Smart Cities
- Discipline: Urban studies, Electrical engineering, Computer science
- Language: English
- Edited by: Pierluigi Siano

Publication details
- History: 2018–present
- Publisher: MDPI (Switzerland)
- Frequency: Bimonthly
- Open access: Yes
- License: Creative Commons Attribution License
- Impact factor: 5.5 (2024)

Standard abbreviations
- ISO 4: Smart Cities

Indexing
- ISSN: 2624-6511

Links
- Journal homepage;

= Smart Cities (journal) =

Smart Cities is a peer-reviewed open-access scientific journal covering research on the science and technology of smart cities. It is published bimonthly by MDPI and was established in 2018. The Editor-in-Chief is Pierluigi Siano from the University of Salerno.
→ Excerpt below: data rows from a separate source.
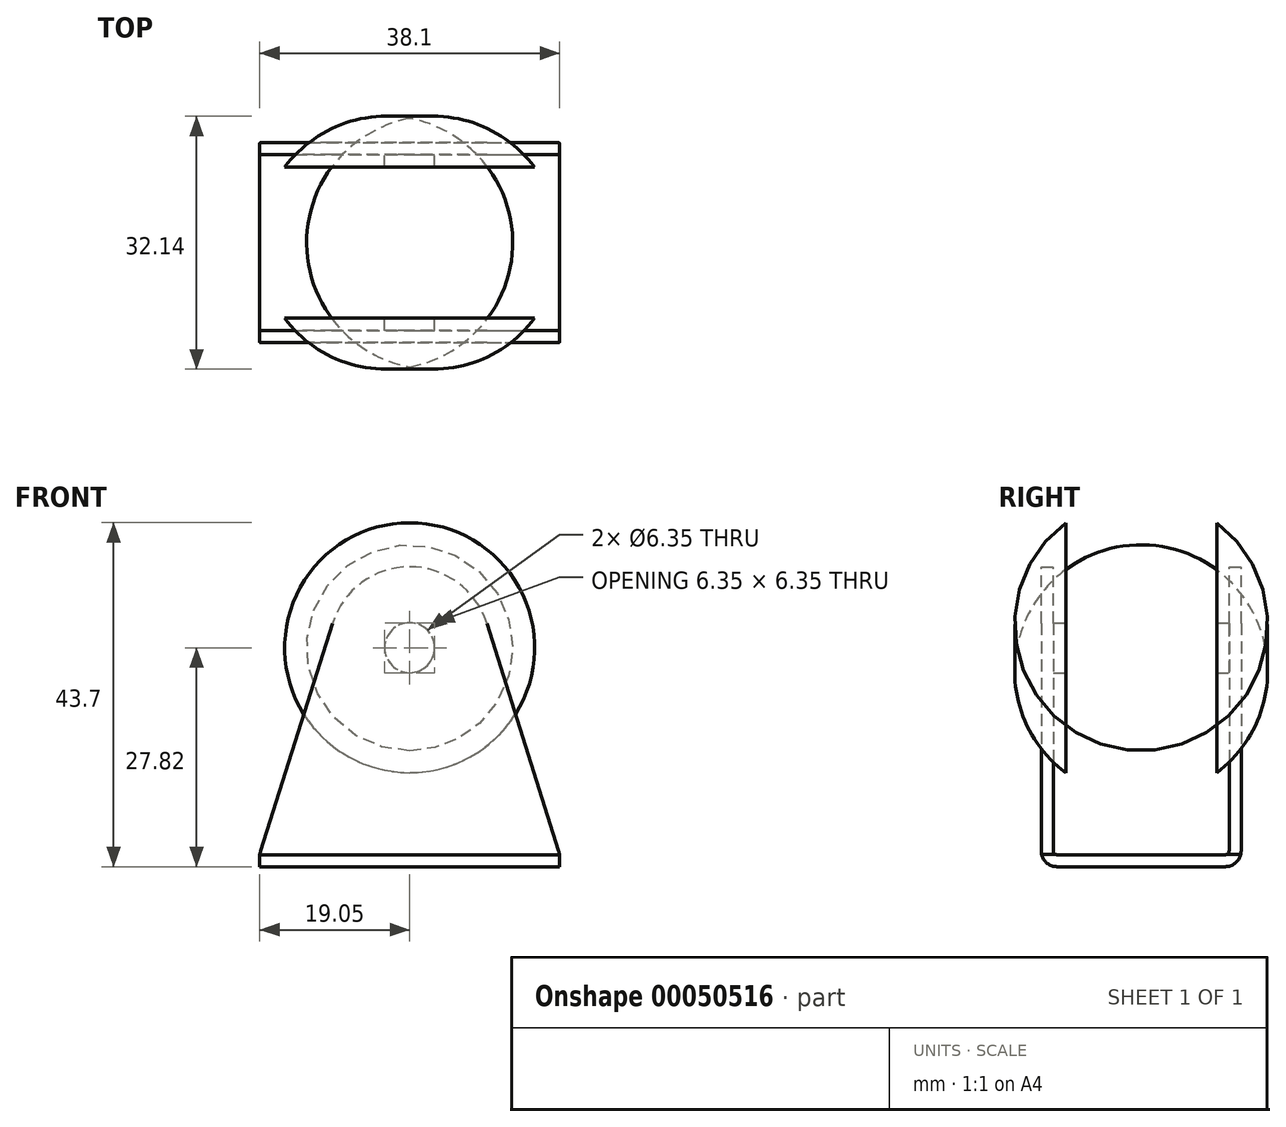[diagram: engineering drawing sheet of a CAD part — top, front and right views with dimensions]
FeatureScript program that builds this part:
annotation { "Feature Type Name" : "Feature", "Feature Type Description" : "" }
export const myFeature = defineFeature(function(context is Context, id is Id, definition is map)
    precondition{}
    {
        {
            var Q0;
            Q0=qCreatedBy(makeId("Front.planeOp"),FACE);
            var sketch = newSketch(context, id + "F0", { "sketchPlane" : qUnion([Q0])});
            skArc(sketch, "E0", {"start": v(9.8, 3.1) * mm, "mid": v(0, 10.28) * mm, "end": v(-9.8, 3.1) * mm});
            skLineSegment(sketch, "E1", {"start": v(-9.8, 3.1) * mm, "end": v(-19.05, -26.23) * mm});
            skLineSegment(sketch, "E2", {"start": v(-19.05, -27.82) * mm, "end": v(19.05, -27.82) * mm});
            skLineSegment(sketch, "E3", {"start": v(0, 0) * mm, "end": v(0, -27.82) * mm, "construction": true});
            skLineSegment(sketch, "E4", {"start": v(0, 0) * mm, "end": v(0, 10.28) * mm, "construction": true});
            skLineSegment(sketch, "E5", {"start": v(-19.05, -26.23) * mm, "end": v(-19.05, -27.82) * mm});
            skLineSegment(sketch, "E6", {"start": v(19.05, -27.82) * mm, "end": v(19.05, -26.23) * mm});
            skPoint(sketch, "E7.orphan", {"position": v(-19.55, -27.82) * mm});
            skPoint(sketch, "E8.orphan", {"position": v(19.55, -27.82) * mm});
            skLineSegment(sketch, "E9", {"start": v(9.8, 3.1) * mm, "end": v(19.05, -26.23) * mm});
            skCircle(sketch, "E10", {"center": v(0, 0) * mm, "radius": 6.35 * mm, "construction": true});
            skSolve(sketch);
        }
        {
            var Q0;
            Q0 = qSketchRegion(id + "F0", true);
            extrude(context, id + "F1", {"entities" : qUnion([Q0]), "endBound" : BoundingType.SYMMETRIC, "depth" : 25.4 * mm});
        }
        {
            var Q0;
            Q0=makeQuery(id+"F1.opExtrude","CAP_EDGE",EDGE,{"disambiguationData":[OSD([sQuery(id+"F0.wireOp",EDGE,"E2")])],"isStart":false});
            var Q1;
            Q1=makeQuery(id+"F1.opExtrude","CAP_EDGE",EDGE,{"disambiguationData":[OSD([sQuery(id+"F0.wireOp",EDGE,"E2")])],"isStart":true});
            fillet(context, id + "F2", {"entities" : qUnion([Q0, Q1]), "radius" : 2.03 * mm, "tangentPropagation" : true, "allowEdgeOverflow" : false});
        }
        {
            var Q0;
            Q0=makeQuery(id+"F1.opExtrude","SWEPT_FACE",FACE,{"disambiguationData":[OSD([sQuery(id+"F0.wireOp",EDGE,"E6")])]});
            var Q1;
            Q1=makeQuery(id+"F1.opExtrude","SWEPT_FACE",FACE,{"disambiguationData":[OSD([sQuery(id+"F0.wireOp",EDGE,"E9")])]});
            var Q2;
            Q2=makeQuery(id+"F1.opExtrude","SWEPT_FACE",FACE,{"disambiguationData":[OSD([sQuery(id+"F0.wireOp",EDGE,"E0")])]});
            var Q3;
            Q3=makeQuery(id+"F1.opExtrude","SWEPT_FACE",FACE,{"disambiguationData":[OSD([sQuery(id+"F0.wireOp",EDGE,"E1")])]});
            var Q4;
            Q4=makeQuery(id+"F1.opExtrude","SWEPT_FACE",FACE,{"disambiguationData":[OSD([sQuery(id+"F0.wireOp",EDGE,"E5")])]});
            shell(context, id + "F3", {"entities" : qUnion([Q0, Q1, Q2, Q3, Q4]), "thickness" : 1.52 * mm});
        }
        {
            var Q0;
            Q0=makeQuery(id+"F1.opExtrude","CAP_FACE",FACE,{"disambiguationData":[OSD([sQuery(id+"F0.wireOp",EDGE,"E0"),sQuery(id+"F0.wireOp",EDGE,"E1"),sQuery(id+"F0.wireOp",EDGE,"E2"),sQuery(id+"F0.wireOp",EDGE,"E5"),sQuery(id+"F0.wireOp",EDGE,"E6"),sQuery(id+"F0.wireOp",EDGE,"E9")])],"isStart":true});
            var sketch = newSketch(context, id + "F4", { "sketchPlane" : qUnion([Q0])});
            skCircle(sketch, "E11", {"center": v(0, 0) * mm, "radius": 3.18 * mm});
            skSolve(sketch);
        }
        {
            var Q0;
            Q0 = qSketchRegion(id + "F4", true);
            var Q1;
            Q1=makeQuery(id+"F1.opExtrude","CAP_FACE",FACE,{"disambiguationData":[OSD([sQuery(id+"F0.wireOp",EDGE,"E0"),sQuery(id+"F0.wireOp",EDGE,"E1"),sQuery(id+"F0.wireOp",EDGE,"E2"),sQuery(id+"F0.wireOp",EDGE,"E5"),sQuery(id+"F0.wireOp",EDGE,"E6"),sQuery(id+"F0.wireOp",EDGE,"E9")])],"isStart":false});
            extrude(context, id + "F5", {"entities" : qUnion([Q0]), "operationType" : NewBodyOperationType.ADD, "endBound" : BoundingType.UP_TO_SURFACE, "oppositeDirection" : true, "endBoundEntityFace" : qUnion([Q1]), "depth" : 25.4 * mm});
        }
        {
            var Q0;
            Q0=qCreatedBy(makeId("Right.planeOp"),FACE);
            var sketch = newSketch(context, id + "F6", { "sketchPlane" : qUnion([Q0])});
            skLineSegment(sketch, "E12", {"start": v(-9.59, 0) * mm, "end": v(-9.59, 15.88) * mm});
            skLineSegment(sketch, "E13", {"start": v(-9.59, 0) * mm, "end": v(9.59, 0) * mm});
            skLineSegment(sketch, "E14", {"start": v(9.59, 0) * mm, "end": v(9.59, 15.88) * mm});
            skArc(sketch, "E15", {"start": v(9.59, 15.88) * mm, "mid": v(0, 19.05) * mm, "end": v(-9.59, 15.87) * mm});
            skLineSegment(sketch, "E16", {"start": v(0, 19.05) * mm, "end": v(0, 0) * mm, "construction": true});
            skLineSegment(sketch, "E17", {"start": v(-9.59, 0) * mm, "end": v(-32.64, 0) * mm, "construction": true});
            skSolve(sketch);
        }
        {
            var Q0;
            Q0 = qSketchRegion(id + "F6", true);
            var Q1;
            Q1=sQuery(id+"F6.wireOp",EDGE,"E17");
            revolve(context, id + "F7", {"operationType" : NewBodyOperationType.ADD, "entities" : qUnion([Q0]), "axis" : qUnion([Q1]), "revolveType" : RevolveType.FULL});
        }
    });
The journal provides an advanced forum for research on the design, implementation, and management of smart cities, including topics such as intelligent transportation systems, urban energy systems and smart grids, smart buildings and infrastructure, urban data analytics, Internet of Things (IoT) applications, governance and policy for smart cities, and social and economic aspects of urban digitalization. It publishes original research articles, reviews, and communications.

== Abstracting and indexing ==
The journal is indexed in several bibliographic databases, including:
- Science Citation Index Expanded (Clarivate)
- Scopus
- DOAJ
- ProQuest
- Inspec

According to the Journal Citation Reports, the journal has a 2024 impact factor of 5.5.